Email interview conducted with Laura Fox

Laura Fox is interested in the ways that art builds community, whether through local artists and organizations, urban (re)development plans, and nation-building efforts. Besides for writing about art and teaching at 826CHI, she works full-time in marketing and is on the board of directors at Intuit: The Center for Intuitive and Outsider Art, among lots of other pursuits. Her friends sometimes call her ’20 Questions’ for her insatiable curiosity, and she loves good conversations and adventure.

Laura Fox

TLN: As a freelance writer for both a print publication (Newcity) and an online web magazine (Flavorpill), can you tell us if or how the format impacts the form of your writing? Does the ability to edit after deadline or hyperlink things with digital pieces, or the chance to isolate and retain a copy of your columns with print ones weight them differently in terms of importance and impermanence?

LF: Nothing can beat the thrill of seeing a piece in print, or hearing from friends that they read your work while flipping through Newcity on the El. But digital forms—for both Flavorpill and Newcity—are especially empowering when trying to capture visual art. I have an education-oriented bent when I write, and online content allows me to better contextualize work for readers by hyperlinking to more images of the artists’ work or relevant articles. Especially when the word count is limited, this helps me narrate the bigger story.

TLN: I’m always interested in how the ‘comments’ section of a digital publication can spark dialogue– have you gotten any feedback on pieces you’ve written this way? Do you participate in this type of dialogue by commenting on other things yourself? How do you think the anonymity of the comments section impacts their tone, if at all?

Laura Fox

LF: I started writing because I was seeing so much work and discussing it with friends, but wanted to engage in a larger conversation. The ‘Comments’ section is certainly an area confirming that dialogue is two-sided—people have given me some great feedback, and I love to post comments on others’ writing as well. I’ve had the most sustained, interesting conversations through forms of social media, though. A few months ago, for example, I wrote a piece on a national issue—the removal of David Wojnarowicz’s work from the Smithsonian (and Chicago’s response) for Newcity. Not only did I receive an influx of comments, recent news, and insightful postings from people I know, but also from interested students, activists, and academics. It was inspiring to participate in a dialogue that anchored the arts so firmly in our civic consciousness.

TLN: Why don’t we wrap up by you telling us a little bit about your work with 826CHI please?

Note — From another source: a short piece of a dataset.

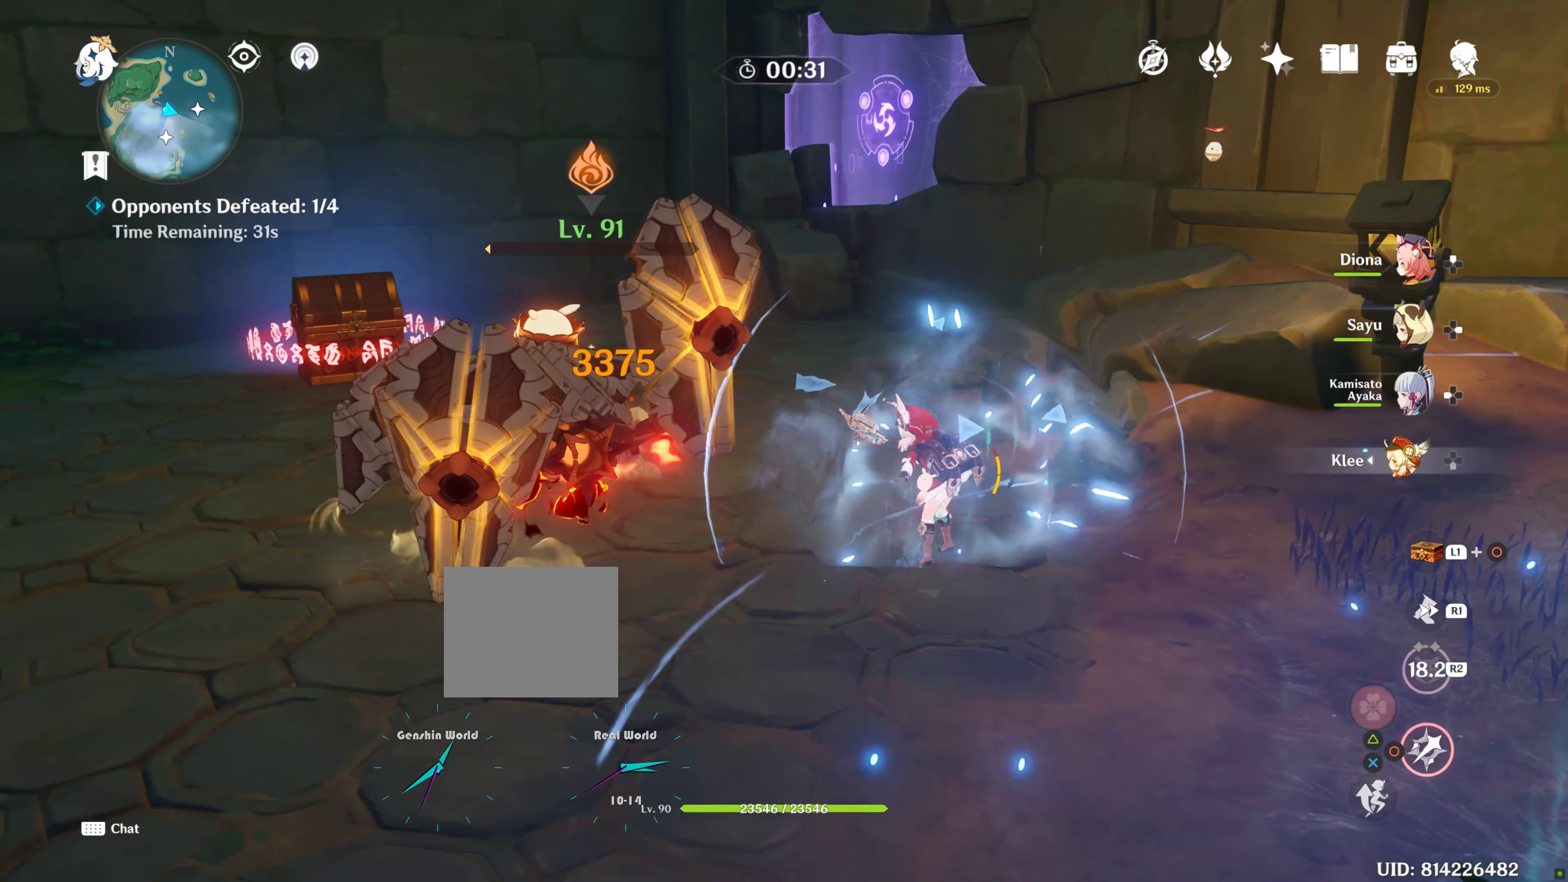
{"dt_ms": 500, "buttons": ["CIRCLE"], "left_stick": "up", "right_stick": "center", "events": [[83, "CIRCLE", "up"], [183, "CIRCLE", "down"], [266, "CIRCLE", "up"], [350, "CIRCLE", "down"], [416, "CIRCLE", "up"], [500, "CIRCLE", "down"]]}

LF: Teaching creative writing workshops to students at 826CHI really connects me to the pure joy of creative expression. The students express themselves with unfettered enthusiasm, and it’s so energizing to help them learn about different ways to channel that creativity, whether through writing, performance, or art. I love taking students to art galleries or small museums for art-based writing workshops, or inviting interesting people as interview subjects for ones focused on narrative non-fiction. On one workshop field trip to the Roger Brown Study Collection, a student said, “This art is so cool. Can I just talk about it all the time?” I couldn’t agree more.


Thea Liberty Nichols is an arts administrator, independent curator and freelance writer.